▸ ASSIGNMENT
Update the rows below by replacing every occurrence of "values" with "numbers" and keeping all other text unchanged. Omit the pictures from your answer.

▸ Data records
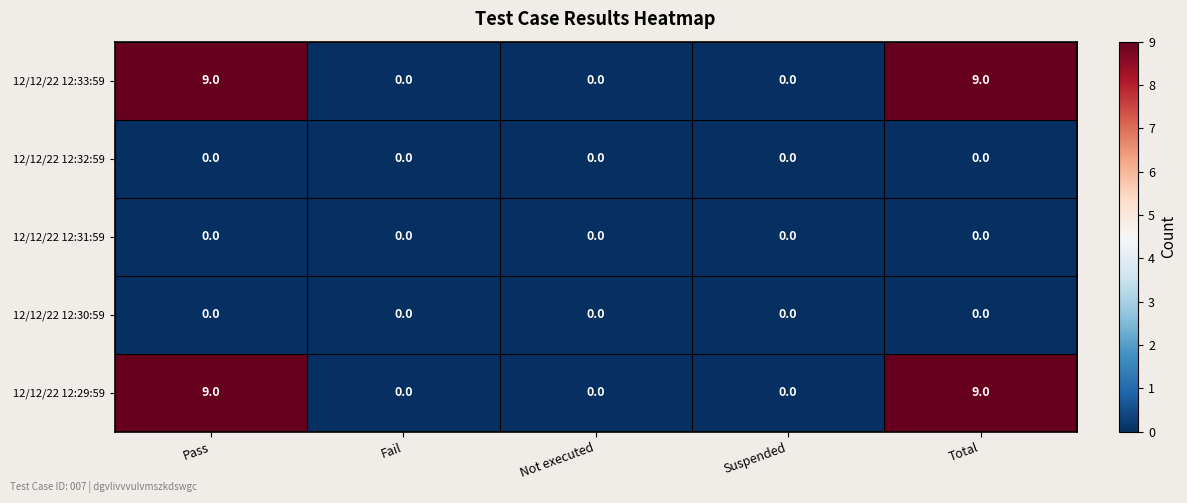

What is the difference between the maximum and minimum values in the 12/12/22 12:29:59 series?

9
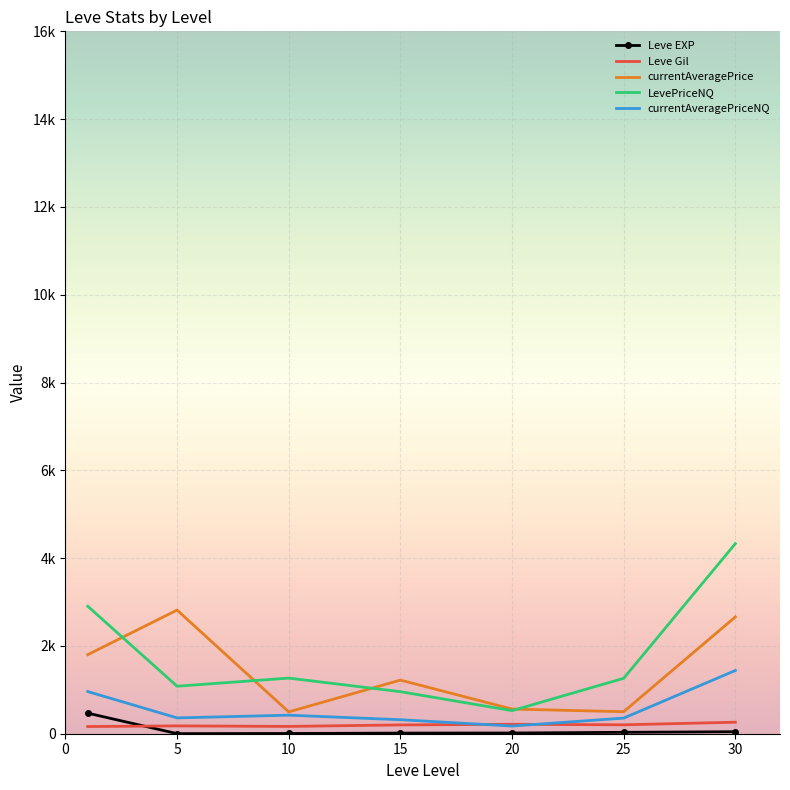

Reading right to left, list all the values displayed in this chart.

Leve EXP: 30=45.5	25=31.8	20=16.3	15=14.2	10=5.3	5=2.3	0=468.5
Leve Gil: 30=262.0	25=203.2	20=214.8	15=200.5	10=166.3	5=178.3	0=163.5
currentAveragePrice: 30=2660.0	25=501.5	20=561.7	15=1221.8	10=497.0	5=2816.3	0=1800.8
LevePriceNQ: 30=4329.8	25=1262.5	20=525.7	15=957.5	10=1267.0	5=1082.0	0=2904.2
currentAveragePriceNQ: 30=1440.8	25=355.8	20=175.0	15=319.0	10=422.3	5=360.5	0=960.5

▸ WRITTEN RESPONSE
What is the difference between the maximum and minimum numbers in the 12/12/22 12:29:59 series?

9

Reading right to left, list all the numbers displayed in this chart.

Leve EXP: 30=45.5	25=31.8	20=16.3	15=14.2	10=5.3	5=2.3	0=468.5
Leve Gil: 30=262.0	25=203.2	20=214.8	15=200.5	10=166.3	5=178.3	0=163.5
currentAveragePrice: 30=2660.0	25=501.5	20=561.7	15=1221.8	10=497.0	5=2816.3	0=1800.8
LevePriceNQ: 30=4329.8	25=1262.5	20=525.7	15=957.5	10=1267.0	5=1082.0	0=2904.2
currentAveragePriceNQ: 30=1440.8	25=355.8	20=175.0	15=319.0	10=422.3	5=360.5	0=960.5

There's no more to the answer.